TASKS FOR THIS EXERCISE >>
1. In the 2013 Kajotbet Hockey Games summary, which team finished as runners-up?
2. Say whether each statement agrees with the 2013 Kajotbet Hockey Games summary, answering yes or no and quoting the words that decide it: (a) The tournament ran from 25 to 28 April 2013. (b) Finland took third place. (c) Eight games were played.

GIVEN PASSAGE >>

◇ ◇ ◇

2013 Kajotbet Hockey Games

Tournament details
- Host countries: Czech Republic Sweden
- Cities: Brno Jönköping
- Venues: 2 (in 2 host cities)
- Dates: 25–28 April 2013
- Teams: 4

Final positions
- Champions: Sweden (3rd title)
- Runners-up: Russia
- Third place: Czech Republic
- Fourth place: Finland

Tournament statistics
- Games played: 6
- Goals scored: 21 (3.5 per game)
- Attendance: 33,312 (5,552 per game)
- Scoring leader(s): Sergei Mozyakin Kirill Petrov (3 points)

◇ ◇ ◇

GIVEN DATA >>
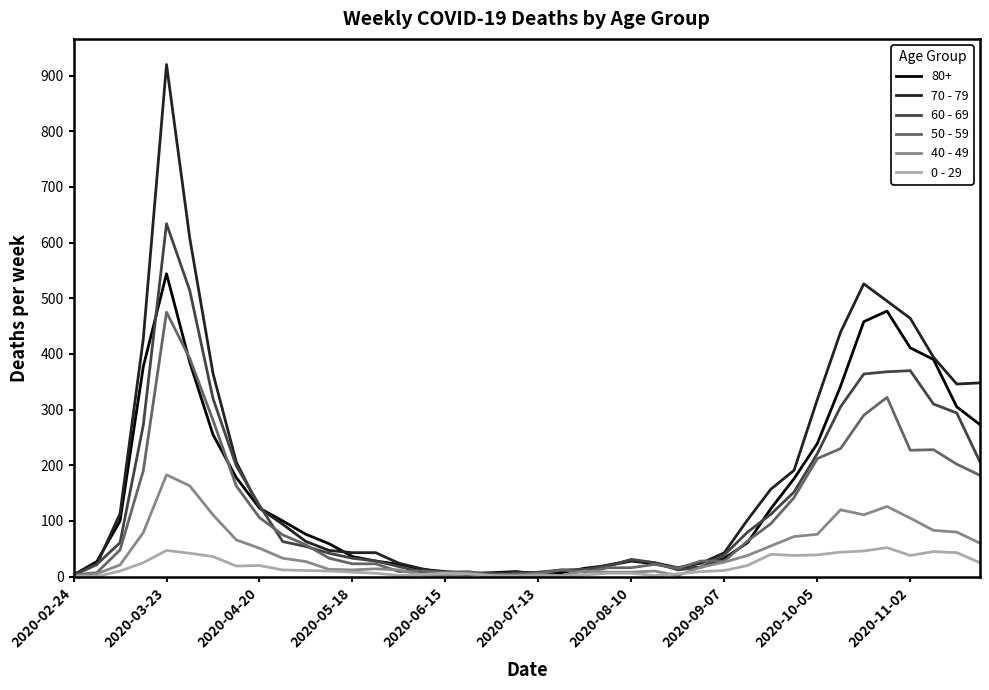

How many series are shown in this chart?

6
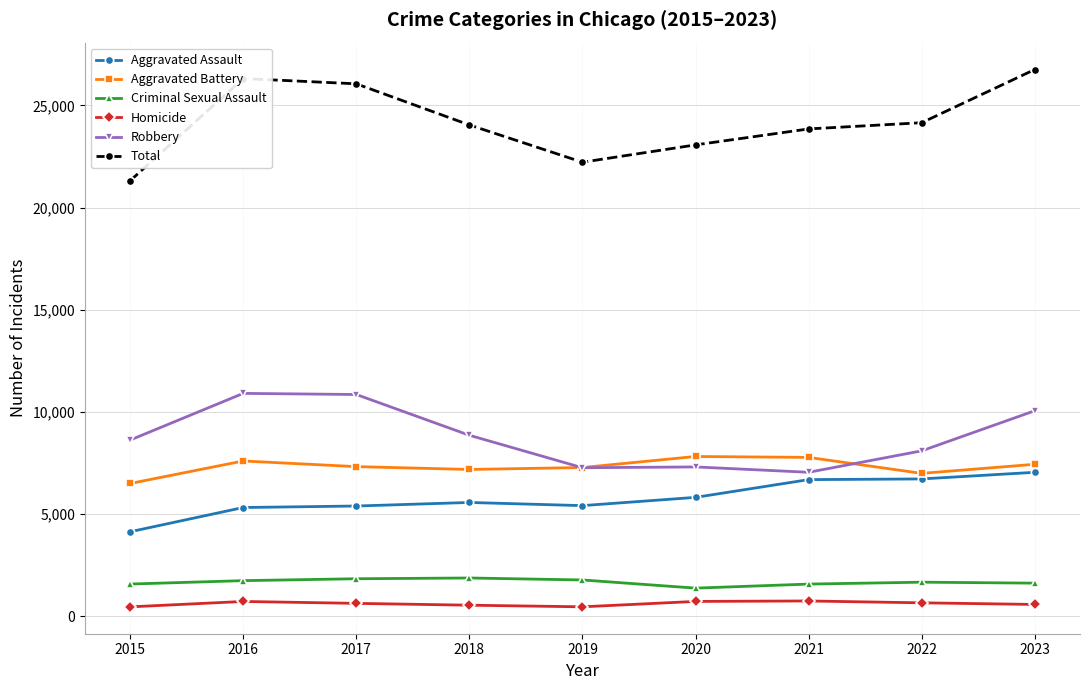

True or false: Robbery and Criminal Sexual Assault cross at least once.

False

◇ ◇ ◇

RESULTS OF THE TASKS >>
1. Russia

2.
(a) Yes: "Dates: 25–28 April 2013"
(b) No: "Third place: Czech Republic"
(c) No: "Games played: 6"